*** Opening Data records ***
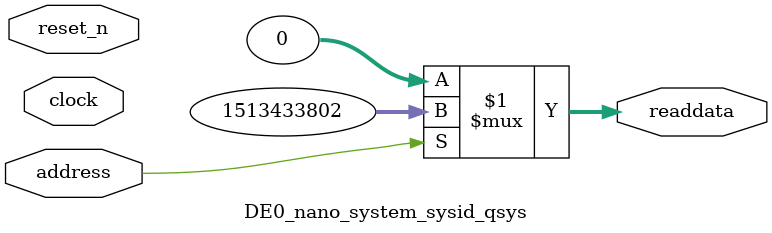
<source format=v>



// synthesis translate_off
`timescale 1ns / 1ps
// synthesis translate_on

// turn off superfluous verilog processor warnings 
// altera message_level Level1 
// altera message_off 10034 10035 10036 10037 10230 10240 10030 

module DE0_nano_system_sysid_qsys (
               // inputs:
                address,
                clock,
                reset_n,

               // outputs:
                readdata
             )
;

  output  [ 31: 0] readdata;
  input            address;
  input            clock;
  input            reset_n;

  wire    [ 31: 0] readdata;
  //control_slave, which is an e_avalon_slave
  assign readdata = address ? 1513433802 : 0;

endmodule



</source>
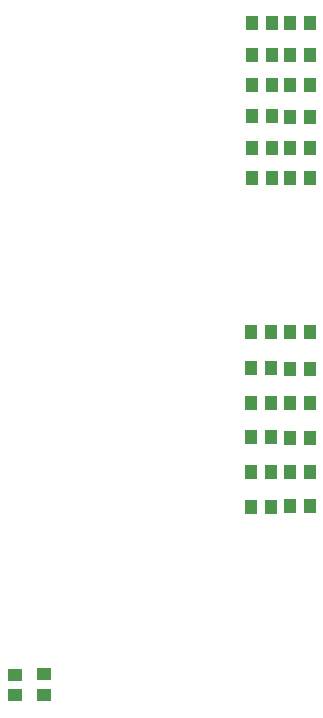
<source format=gtp>
G04 Layer_Color=8421504*
%FSLAX23Y23*%
%MOIN*%
G70*
G01*
G75*
%ADD10R,0.040X0.047*%
%ADD11R,0.047X0.040*%
D10*
X3544Y6132D02*
D03*
X3476D02*
D03*
X3544Y6233D02*
D03*
X3476D02*
D03*
Y6338D02*
D03*
X3544D02*
D03*
X3476Y6442D02*
D03*
X3544D02*
D03*
X3476Y6543D02*
D03*
X3544D02*
D03*
X3476Y6648D02*
D03*
X3544D02*
D03*
X3539Y5037D02*
D03*
X3471D02*
D03*
X3539Y5153D02*
D03*
X3471D02*
D03*
Y5268D02*
D03*
X3539D02*
D03*
X3471Y5382D02*
D03*
X3539D02*
D03*
X3471Y5498D02*
D03*
X3539D02*
D03*
X3473Y5620D02*
D03*
X3540D02*
D03*
X3601Y6133D02*
D03*
X3669D02*
D03*
X3601Y6232D02*
D03*
X3669D02*
D03*
Y6337D02*
D03*
X3601D02*
D03*
X3669Y6443D02*
D03*
X3601D02*
D03*
X3669Y6542D02*
D03*
X3601D02*
D03*
X3669Y6648D02*
D03*
X3601D02*
D03*
Y5038D02*
D03*
X3669D02*
D03*
X3601Y5152D02*
D03*
X3669D02*
D03*
Y5267D02*
D03*
X3601D02*
D03*
X3669Y5383D02*
D03*
X3601D02*
D03*
X3669Y5497D02*
D03*
X3601D02*
D03*
X3669Y5620D02*
D03*
X3601D02*
D03*
D11*
X2783Y4478D02*
D03*
Y4410D02*
D03*
X2685Y4410D02*
D03*
Y4477D02*
D03*
M02*

</source>
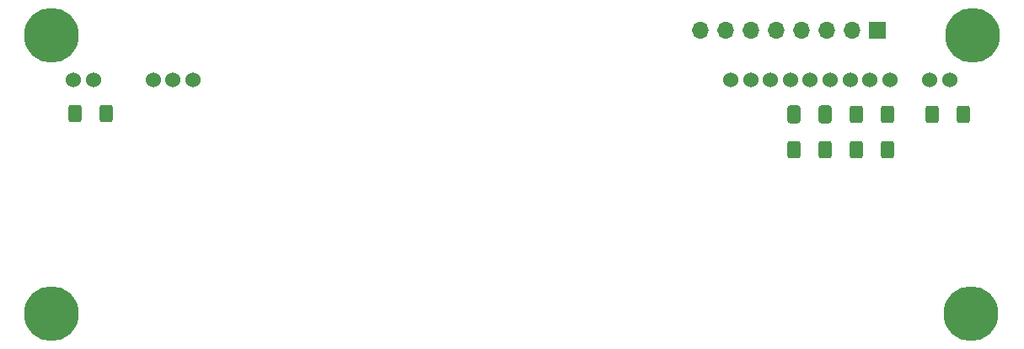
<source format=gbr>
%TF.GenerationSoftware,KiCad,Pcbnew,8.0.3+dfsg-1*%
%TF.CreationDate,2024-07-07T12:28:04+02:00*%
%TF.ProjectId,VFD-Driverboard,5646442d-4472-4697-9665-72626f617264,rev?*%
%TF.SameCoordinates,Original*%
%TF.FileFunction,Soldermask,Top*%
%TF.FilePolarity,Negative*%
%FSLAX45Y45*%
G04 Gerber Fmt 4.5, Leading zero omitted, Abs format (unit mm)*
G04 Created by KiCad (PCBNEW 8.0.3+dfsg-1) date 2024-07-07 12:28:04*
%MOMM*%
%LPD*%
G01*
G04 APERTURE LIST*
G04 Aperture macros list*
%AMRoundRect*
0 Rectangle with rounded corners*
0 $1 Rounding radius*
0 $2 $3 $4 $5 $6 $7 $8 $9 X,Y pos of 4 corners*
0 Add a 4 corners polygon primitive as box body*
4,1,4,$2,$3,$4,$5,$6,$7,$8,$9,$2,$3,0*
0 Add four circle primitives for the rounded corners*
1,1,$1+$1,$2,$3*
1,1,$1+$1,$4,$5*
1,1,$1+$1,$6,$7*
1,1,$1+$1,$8,$9*
0 Add four rect primitives between the rounded corners*
20,1,$1+$1,$2,$3,$4,$5,0*
20,1,$1+$1,$4,$5,$6,$7,0*
20,1,$1+$1,$6,$7,$8,$9,0*
20,1,$1+$1,$8,$9,$2,$3,0*%
G04 Aperture macros list end*
%ADD10C,1.524000*%
%ADD11RoundRect,0.250000X-0.400000X-0.625000X0.400000X-0.625000X0.400000X0.625000X-0.400000X0.625000X0*%
%ADD12C,3.600000*%
%ADD13C,5.500000*%
%ADD14RoundRect,0.250000X0.400000X0.625000X-0.400000X0.625000X-0.400000X-0.625000X0.400000X-0.625000X0*%
%ADD15RoundRect,0.250000X0.412500X0.650000X-0.412500X0.650000X-0.412500X-0.650000X0.412500X-0.650000X0*%
%ADD16R,1.700000X1.700000*%
%ADD17O,1.700000X1.700000*%
G04 APERTURE END LIST*
D10*
%TO.C,V1*%
X10739030Y-2143690D03*
X10539030Y-2143690D03*
X10139030Y-2143690D03*
X9939030Y-2143690D03*
X9739030Y-2143690D03*
X9539030Y-2143690D03*
X9339030Y-2143690D03*
X9139030Y-2143690D03*
X8939030Y-2143690D03*
X8739030Y-2143690D03*
X8539030Y-2143690D03*
X3139030Y-2143690D03*
X2939030Y-2143690D03*
X2739030Y-2143690D03*
X2139030Y-2143690D03*
X1939030Y-2143690D03*
%TD*%
D11*
%TO.C,R12*%
X9178620Y-2848220D03*
X9488620Y-2848220D03*
%TD*%
D12*
%TO.C,H1*%
X1719340Y-1698340D03*
D13*
X1719340Y-1698340D03*
%TD*%
D14*
%TO.C,R11*%
X10110980Y-2848220D03*
X9800980Y-2848220D03*
%TD*%
D15*
%TO.C,C9*%
X9489870Y-2492620D03*
X9177370Y-2492620D03*
%TD*%
D12*
%TO.C,H4*%
X10949340Y-4498340D03*
D13*
X10949340Y-4498340D03*
%TD*%
D16*
%TO.C,J1*%
X10016940Y-1644260D03*
D17*
X9762940Y-1644260D03*
X9508940Y-1644260D03*
X9254940Y-1644260D03*
X9000940Y-1644260D03*
X8746940Y-1644260D03*
X8492940Y-1644260D03*
X8238940Y-1644260D03*
%TD*%
D11*
%TO.C,R5*%
X10565460Y-2492620D03*
X10875460Y-2492620D03*
%TD*%
D12*
%TO.C,H2*%
X10969340Y-1698340D03*
D13*
X10969340Y-1698340D03*
%TD*%
D11*
%TO.C,R6*%
X1952730Y-2482460D03*
X2262730Y-2482460D03*
%TD*%
D14*
%TO.C,R10*%
X10110920Y-2492620D03*
X9800920Y-2492620D03*
%TD*%
D12*
%TO.C,H3*%
X1719340Y-4498340D03*
D13*
X1719340Y-4498340D03*
%TD*%
M02*

</source>
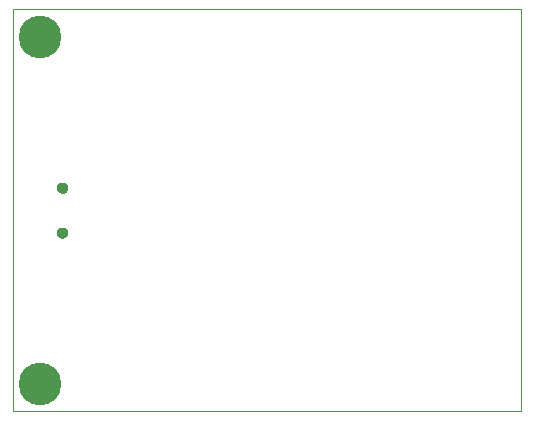
<source format=gbs>
G75*
%MOIN*%
%OFA0B0*%
%FSLAX25Y25*%
%IPPOS*%
%LPD*%
%AMOC8*
5,1,8,0,0,1.08239X$1,22.5*
%
%ADD10C,0.00000*%
%ADD11C,0.03746*%
%ADD12C,0.14243*%
D10*
X0001841Y0001300D02*
X0001841Y0135158D01*
X0171132Y0135158D01*
X0171132Y0001300D01*
X0001841Y0001300D01*
X0016703Y0060749D02*
X0016705Y0060830D01*
X0016711Y0060912D01*
X0016721Y0060993D01*
X0016735Y0061073D01*
X0016752Y0061152D01*
X0016774Y0061231D01*
X0016799Y0061308D01*
X0016828Y0061385D01*
X0016861Y0061459D01*
X0016898Y0061532D01*
X0016937Y0061603D01*
X0016981Y0061672D01*
X0017027Y0061739D01*
X0017077Y0061803D01*
X0017130Y0061865D01*
X0017186Y0061925D01*
X0017244Y0061981D01*
X0017306Y0062035D01*
X0017370Y0062086D01*
X0017436Y0062133D01*
X0017504Y0062177D01*
X0017575Y0062218D01*
X0017647Y0062255D01*
X0017722Y0062289D01*
X0017797Y0062319D01*
X0017875Y0062345D01*
X0017953Y0062368D01*
X0018032Y0062386D01*
X0018112Y0062401D01*
X0018193Y0062412D01*
X0018274Y0062419D01*
X0018356Y0062422D01*
X0018437Y0062421D01*
X0018518Y0062416D01*
X0018599Y0062407D01*
X0018680Y0062394D01*
X0018760Y0062377D01*
X0018838Y0062357D01*
X0018916Y0062332D01*
X0018993Y0062304D01*
X0019068Y0062272D01*
X0019141Y0062237D01*
X0019212Y0062198D01*
X0019282Y0062155D01*
X0019349Y0062110D01*
X0019415Y0062061D01*
X0019477Y0062009D01*
X0019537Y0061953D01*
X0019594Y0061895D01*
X0019649Y0061835D01*
X0019700Y0061771D01*
X0019748Y0061706D01*
X0019793Y0061638D01*
X0019835Y0061568D01*
X0019873Y0061496D01*
X0019908Y0061422D01*
X0019939Y0061347D01*
X0019966Y0061270D01*
X0019989Y0061192D01*
X0020009Y0061113D01*
X0020025Y0061033D01*
X0020037Y0060952D01*
X0020045Y0060871D01*
X0020049Y0060790D01*
X0020049Y0060708D01*
X0020045Y0060627D01*
X0020037Y0060546D01*
X0020025Y0060465D01*
X0020009Y0060385D01*
X0019989Y0060306D01*
X0019966Y0060228D01*
X0019939Y0060151D01*
X0019908Y0060076D01*
X0019873Y0060002D01*
X0019835Y0059930D01*
X0019793Y0059860D01*
X0019748Y0059792D01*
X0019700Y0059727D01*
X0019649Y0059663D01*
X0019594Y0059603D01*
X0019537Y0059545D01*
X0019477Y0059489D01*
X0019415Y0059437D01*
X0019349Y0059388D01*
X0019282Y0059343D01*
X0019213Y0059300D01*
X0019141Y0059261D01*
X0019068Y0059226D01*
X0018993Y0059194D01*
X0018916Y0059166D01*
X0018838Y0059141D01*
X0018760Y0059121D01*
X0018680Y0059104D01*
X0018599Y0059091D01*
X0018518Y0059082D01*
X0018437Y0059077D01*
X0018356Y0059076D01*
X0018274Y0059079D01*
X0018193Y0059086D01*
X0018112Y0059097D01*
X0018032Y0059112D01*
X0017953Y0059130D01*
X0017875Y0059153D01*
X0017797Y0059179D01*
X0017722Y0059209D01*
X0017647Y0059243D01*
X0017575Y0059280D01*
X0017504Y0059321D01*
X0017436Y0059365D01*
X0017370Y0059412D01*
X0017306Y0059463D01*
X0017244Y0059517D01*
X0017186Y0059573D01*
X0017130Y0059633D01*
X0017077Y0059695D01*
X0017027Y0059759D01*
X0016981Y0059826D01*
X0016937Y0059895D01*
X0016898Y0059966D01*
X0016861Y0060039D01*
X0016828Y0060113D01*
X0016799Y0060190D01*
X0016774Y0060267D01*
X0016752Y0060346D01*
X0016735Y0060425D01*
X0016721Y0060505D01*
X0016711Y0060586D01*
X0016705Y0060668D01*
X0016703Y0060749D01*
X0016703Y0075709D02*
X0016705Y0075790D01*
X0016711Y0075872D01*
X0016721Y0075953D01*
X0016735Y0076033D01*
X0016752Y0076112D01*
X0016774Y0076191D01*
X0016799Y0076268D01*
X0016828Y0076345D01*
X0016861Y0076419D01*
X0016898Y0076492D01*
X0016937Y0076563D01*
X0016981Y0076632D01*
X0017027Y0076699D01*
X0017077Y0076763D01*
X0017130Y0076825D01*
X0017186Y0076885D01*
X0017244Y0076941D01*
X0017306Y0076995D01*
X0017370Y0077046D01*
X0017436Y0077093D01*
X0017504Y0077137D01*
X0017575Y0077178D01*
X0017647Y0077215D01*
X0017722Y0077249D01*
X0017797Y0077279D01*
X0017875Y0077305D01*
X0017953Y0077328D01*
X0018032Y0077346D01*
X0018112Y0077361D01*
X0018193Y0077372D01*
X0018274Y0077379D01*
X0018356Y0077382D01*
X0018437Y0077381D01*
X0018518Y0077376D01*
X0018599Y0077367D01*
X0018680Y0077354D01*
X0018760Y0077337D01*
X0018838Y0077317D01*
X0018916Y0077292D01*
X0018993Y0077264D01*
X0019068Y0077232D01*
X0019141Y0077197D01*
X0019212Y0077158D01*
X0019282Y0077115D01*
X0019349Y0077070D01*
X0019415Y0077021D01*
X0019477Y0076969D01*
X0019537Y0076913D01*
X0019594Y0076855D01*
X0019649Y0076795D01*
X0019700Y0076731D01*
X0019748Y0076666D01*
X0019793Y0076598D01*
X0019835Y0076528D01*
X0019873Y0076456D01*
X0019908Y0076382D01*
X0019939Y0076307D01*
X0019966Y0076230D01*
X0019989Y0076152D01*
X0020009Y0076073D01*
X0020025Y0075993D01*
X0020037Y0075912D01*
X0020045Y0075831D01*
X0020049Y0075750D01*
X0020049Y0075668D01*
X0020045Y0075587D01*
X0020037Y0075506D01*
X0020025Y0075425D01*
X0020009Y0075345D01*
X0019989Y0075266D01*
X0019966Y0075188D01*
X0019939Y0075111D01*
X0019908Y0075036D01*
X0019873Y0074962D01*
X0019835Y0074890D01*
X0019793Y0074820D01*
X0019748Y0074752D01*
X0019700Y0074687D01*
X0019649Y0074623D01*
X0019594Y0074563D01*
X0019537Y0074505D01*
X0019477Y0074449D01*
X0019415Y0074397D01*
X0019349Y0074348D01*
X0019282Y0074303D01*
X0019213Y0074260D01*
X0019141Y0074221D01*
X0019068Y0074186D01*
X0018993Y0074154D01*
X0018916Y0074126D01*
X0018838Y0074101D01*
X0018760Y0074081D01*
X0018680Y0074064D01*
X0018599Y0074051D01*
X0018518Y0074042D01*
X0018437Y0074037D01*
X0018356Y0074036D01*
X0018274Y0074039D01*
X0018193Y0074046D01*
X0018112Y0074057D01*
X0018032Y0074072D01*
X0017953Y0074090D01*
X0017875Y0074113D01*
X0017797Y0074139D01*
X0017722Y0074169D01*
X0017647Y0074203D01*
X0017575Y0074240D01*
X0017504Y0074281D01*
X0017436Y0074325D01*
X0017370Y0074372D01*
X0017306Y0074423D01*
X0017244Y0074477D01*
X0017186Y0074533D01*
X0017130Y0074593D01*
X0017077Y0074655D01*
X0017027Y0074719D01*
X0016981Y0074786D01*
X0016937Y0074855D01*
X0016898Y0074926D01*
X0016861Y0074999D01*
X0016828Y0075073D01*
X0016799Y0075150D01*
X0016774Y0075227D01*
X0016752Y0075306D01*
X0016735Y0075385D01*
X0016721Y0075465D01*
X0016711Y0075546D01*
X0016705Y0075628D01*
X0016703Y0075709D01*
D11*
X0018376Y0075709D03*
X0018376Y0060749D03*
D12*
X0010896Y0010355D03*
X0010896Y0126103D03*
M02*

</source>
*** Closing Data records ***
Your task. Collect the lines of the records that include the string "primitives".

Solution for this problem.
0 Add four circle primitives for the rounded corners*
0 Add four rect primitives between the rounded corners*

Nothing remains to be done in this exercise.